Broadly anti-inflammatory, broadly reparative. The Connectivity Map work reports greater than 50% expression change in roughly 31.2% of analyzed human genes at 1 microM, with coordinated movement in caspase, growth-regulatory, and DNA-repair clusters [8]. A separate paper reports reversal of about 70% of genes in a 54-gene signature for aggressive metastasis-prone colon cancer [9]. Other Connectivity Map readings have flagged GHK as a candidate for reversing emphysematous lung gene-expression signatures [10] and as a profile of interest for neurodegenerative-condition research [14]. One caveat worth keeping: the magnitude claims rest mostly on Connectivity Map and single-concentration microarray data and have not been comprehensively replicated across independent platforms. The direction is well attested; the absolute gene count is less so.
Is GHK-Cu safe?
In the cosmetic register the safety record is unremarkable — Copper Tripeptide-1 is widely used and well-tolerated in topical formulations. The theoretical concerns live elsewhere. Copper free in solution can be cytotoxic at higher concentrations, so the chelated GHK form matters: the peptide holds the ion in a coordinated geometry that delivers Cu(II) safely at low doses, but free-copper overload remains a concern with poor-quality formulations.

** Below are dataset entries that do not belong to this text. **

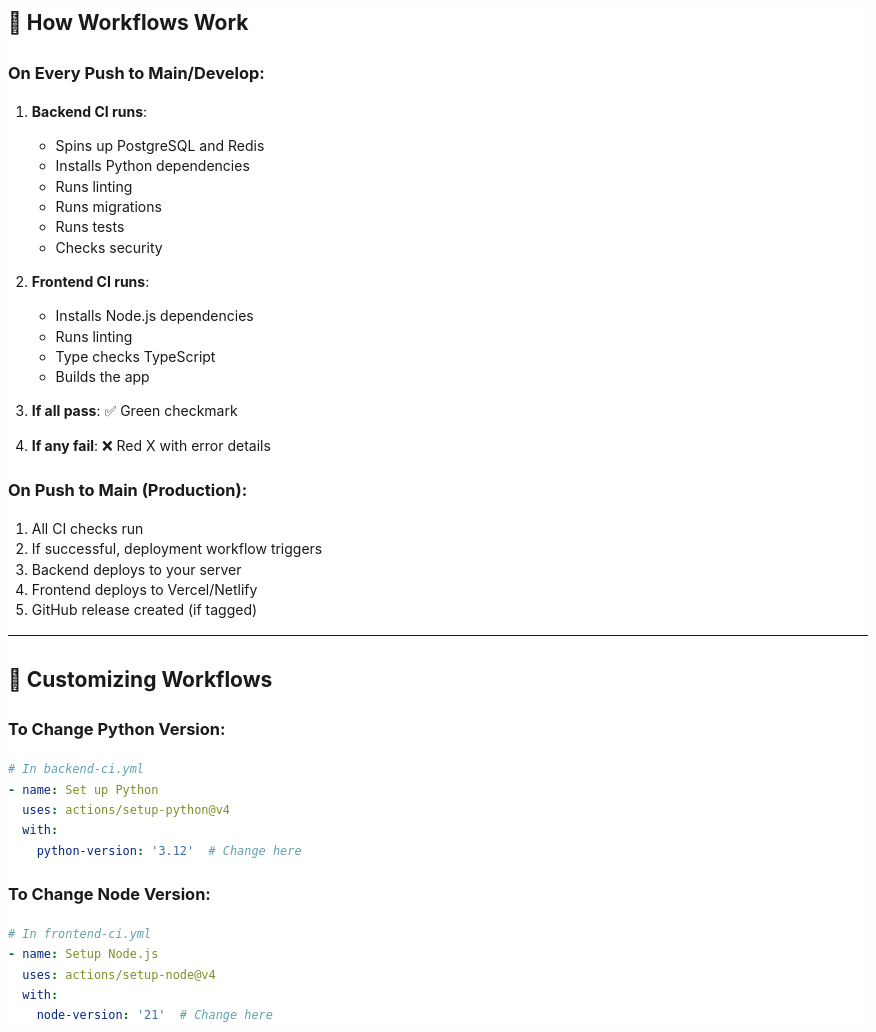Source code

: 
## 🎯 How Workflows Work

### On Every Push to Main/Develop:

1. **Backend CI runs**:
   - Spins up PostgreSQL and Redis
   - Installs Python dependencies
   - Runs linting
   - Runs migrations
   - Runs tests
   - Checks security

2. **Frontend CI runs**:
   - Installs Node.js dependencies
   - Runs linting
   - Type checks TypeScript
   - Builds the app

3. **If all pass**: ✅ Green checkmark
4. **If any fail**: ❌ Red X with error details

### On Push to Main (Production):

1. All CI checks run
2. If successful, deployment workflow triggers
3. Backend deploys to your server
4. Frontend deploys to Vercel/Netlify
5. GitHub release created (if tagged)

---

## 🔧 Customizing Workflows

### To Change Python Version:

```yaml
# In backend-ci.yml
- name: Set up Python
  uses: actions/setup-python@v4
  with:
    python-version: '3.12'  # Change here
```

### To Change Node Version:

```yaml
# In frontend-ci.yml
- name: Setup Node.js
  uses: actions/setup-node@v4
  with:
    node-version: '21'  # Change here
```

Commercial 'copper peptide' products vary widely in purity, copper-loading state (apo- vs holo-peptide), and formulation pH. The research-grade material discussed across this archive is
Why does GHK-Cu look blue-green in solution?

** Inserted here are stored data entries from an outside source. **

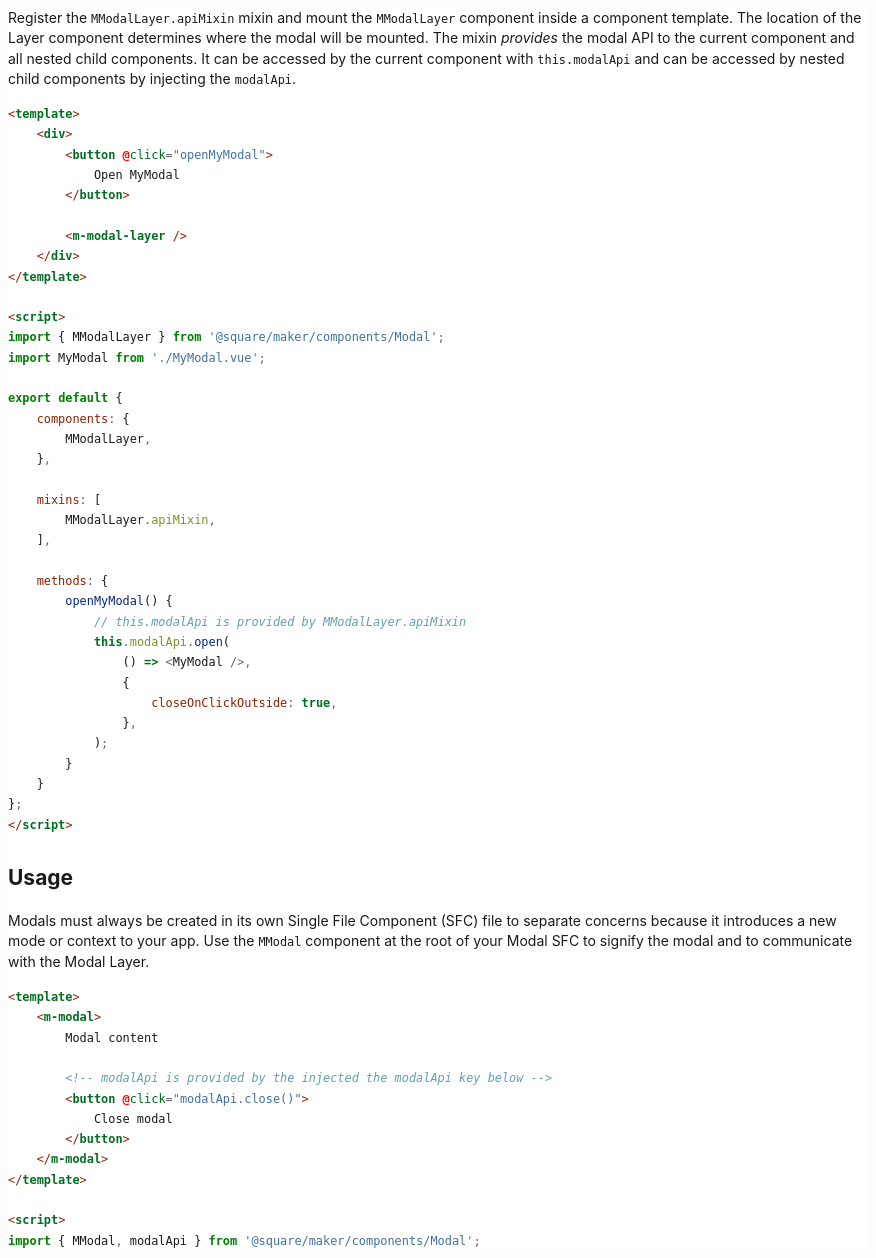 Register the `MModalLayer.apiMixin` mixin and mount the `MModalLayer` component inside a component template. The location of the Layer component determines where the modal will be mounted. The mixin _provides_ the modal API to the current component and all nested child components. It can be accessed by the current component with `this.modalApi` and can be accessed by nested child components by injecting the `modalApi`.

```html
<template>
	<div>
		<button @click="openMyModal">
			Open MyModal
		</button>

		<m-modal-layer />
	</div>
</template>

<script>
import { MModalLayer } from '@square/maker/components/Modal';
import MyModal from './MyModal.vue';

export default {
	components: {
		MModalLayer,
	},

	mixins: [
		MModalLayer.apiMixin,
	],

	methods: {
		openMyModal() {
			// this.modalApi is provided by MModalLayer.apiMixin
			this.modalApi.open(
				() => <MyModal />,
				{
					closeOnClickOutside: true,
				},
			);
		}
	}
};
</script>
```

## Usage

Modals must always be created in its own Single File Component (SFC) file to separate concerns because it introduces a new mode or context to your app. Use the `MModal` component at the root of your Modal SFC to signify the modal and to communicate with the Modal Layer.

```html
<template>
	<m-modal>
		Modal content

		<!-- modalApi is provided by the injected the modalApi key below -->
		<button @click="modalApi.close()">
			Close modal
		</button>
	</m-modal>
</template>

<script>
import { MModal, modalApi } from '@square/maker/components/Modal';
```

Because the copper(II) coordination geometry inside the chelation site absorbs in the red end of the visible spectrum and transmits in the blue-green. The same physical principle is responsible for the color of copper sulfate solutions and for the patina on weathered bronze — bound Cu(II) in an octahedral or square-planar coordination environment generates a characteristic blue-green absorption profile. In a working lab, the color is also a rough sanity check: pale blue-green suggests the chelation is intact, while colorless or yellowed solution suggests degradation, copper loss, or oxidation. The faded teal that anchors this site's palette is a small visual nod to that physical fact.

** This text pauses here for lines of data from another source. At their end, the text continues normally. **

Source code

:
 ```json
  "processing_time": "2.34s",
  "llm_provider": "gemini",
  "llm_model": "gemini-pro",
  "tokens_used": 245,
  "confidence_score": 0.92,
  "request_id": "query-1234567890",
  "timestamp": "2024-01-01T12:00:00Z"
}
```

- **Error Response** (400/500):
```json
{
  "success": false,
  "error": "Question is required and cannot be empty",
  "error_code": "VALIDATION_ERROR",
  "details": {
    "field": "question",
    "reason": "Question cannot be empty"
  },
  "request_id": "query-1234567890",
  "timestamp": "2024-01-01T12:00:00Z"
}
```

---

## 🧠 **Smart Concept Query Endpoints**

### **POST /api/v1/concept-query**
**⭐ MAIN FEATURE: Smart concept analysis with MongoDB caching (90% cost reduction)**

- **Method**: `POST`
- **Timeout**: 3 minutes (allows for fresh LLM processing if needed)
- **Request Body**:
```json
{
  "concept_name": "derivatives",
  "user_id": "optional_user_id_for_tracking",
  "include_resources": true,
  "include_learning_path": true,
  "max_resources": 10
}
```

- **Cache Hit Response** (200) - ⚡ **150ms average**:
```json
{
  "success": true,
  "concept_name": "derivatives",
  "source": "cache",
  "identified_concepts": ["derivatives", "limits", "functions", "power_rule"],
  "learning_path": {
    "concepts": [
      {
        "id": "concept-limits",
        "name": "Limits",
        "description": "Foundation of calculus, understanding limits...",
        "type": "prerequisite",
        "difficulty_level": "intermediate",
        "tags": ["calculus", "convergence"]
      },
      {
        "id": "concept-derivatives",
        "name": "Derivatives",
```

What is the difference between GHK and GHK-Cu?
GHK is the free tripeptide — glycine, histidine, lysine, with no copper bound. GHK-Cu (sometimes written Cu-GHK) is the same tripeptide carrying one chelated Cu(II) ion. The free peptide can be synthesized and stored apo (no copper); it picks up copper readily from biological fluids because the chelation affinity is high. Most of the research that matters — the fibroblast collagen work, the wound-healing data, the cosmetic-clinical trials — refers to the copper-loaded complex. When a paper writes 'GHK' without qualification, the context (in vivo, biological fluid present) typically means the molecule is rapidly chelating endogenous copper and acting as GHK-Cu in practice. Apo-peptide and holo-peptide are not interchangeable in cosmetic formulation, though, and product variability on this axis is one of the known confounds in cross-product comparison.